This picture showing the world in terms of GDPs introduces the “real” dimensions of Africa. Despite its extension, the dark continent, from Morocco to South Africa, through Mauritius and San Tomé, is worth only 3% of world’s GDP – less worth than France and a little bit more than Italy. Its land covers 30% of our planet, with a low demographic density – only 33 inhabitants per square kilometre. We are talking about a giant, from a territorial point of view, but of an irrelevant midget in terms of economy.
After years of lethargy, from 2000 to 2010 the continent underwent an important development, thanks to the exportation of its raw materials. From 2011 to 2015, the increase in the GDP was relevant, even if it was slowed down by the effects of the world recession and of the Arab Spring.
Raw materials attract foreign powers, incentivizing a new dynamism, which has started to give positive effects for African development. The one who better noticed the development potentials of this continent was China, which, from the 1980s, has supported those African countries which had moved away from western countries for ideological or economic reasons. China has been so careful and focused that it has become one of the biggest investors in the dark continent and, in the meantime, the most trustful and skilled importer: two thirds of crude oil produced by Nigeria, Angola, Sudan and the Democratic Republic of Congo are given to China.

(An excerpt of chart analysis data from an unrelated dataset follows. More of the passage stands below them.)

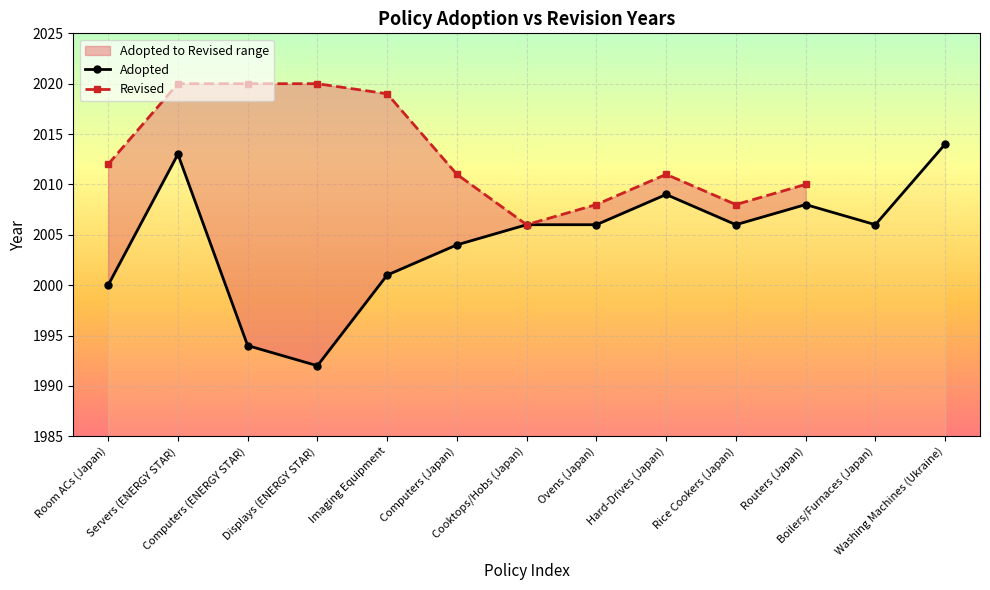

Reading left to right, extract all data points from this chart.

2000	2013	1994	1992	2001	2004	2006	2006	2009	2006	2008	2006	2014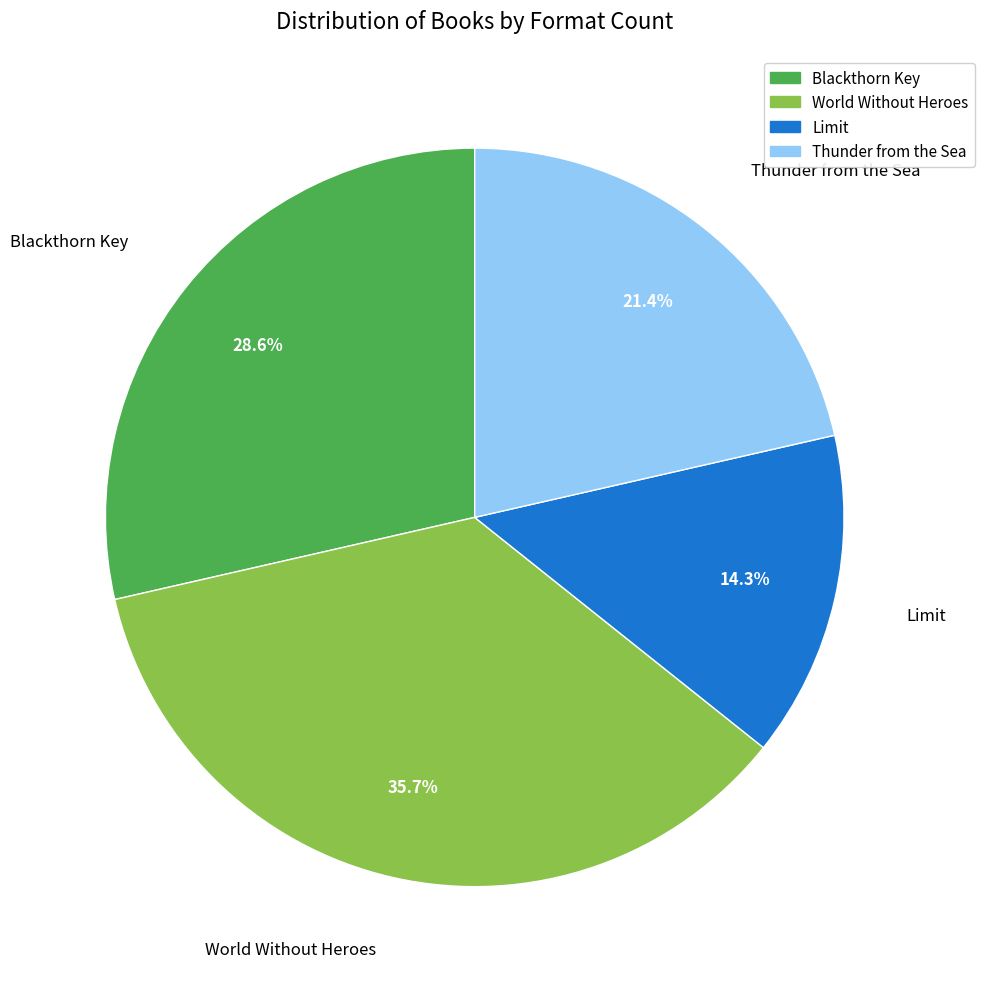

Rank the categories by value from highest to lowest.

World Without Heroes, Blackthorn Key, Thunder from the Sea, Limit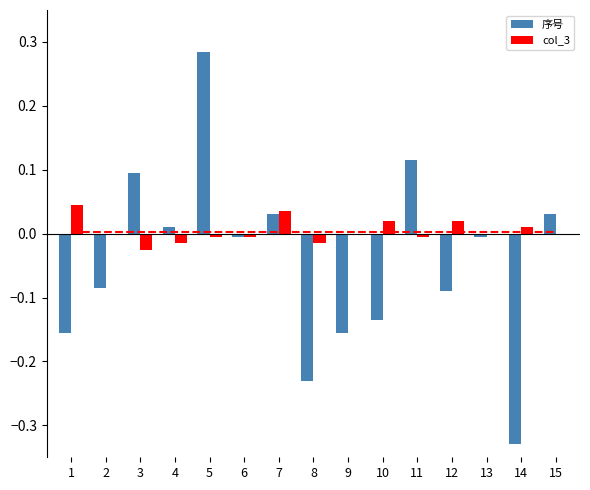

Is it true that col_3 equals 0.0 at 10?

True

At the same time, Africa receives from China some benefits which no other countries can give it and these benefits come through three ways: the purchases of the state – petroleum and natural resources -, roads and infrastructure built by Chinese companies – often state-controlled ones -, factories opened on African lands by private companies which entered the outsourcing market – most of them are shoes’ and textiles’ factories.
Today economic data show some recovery and the increase’s percentages are astonishing, but unfortunately the starting basis from which they are calculated is very low.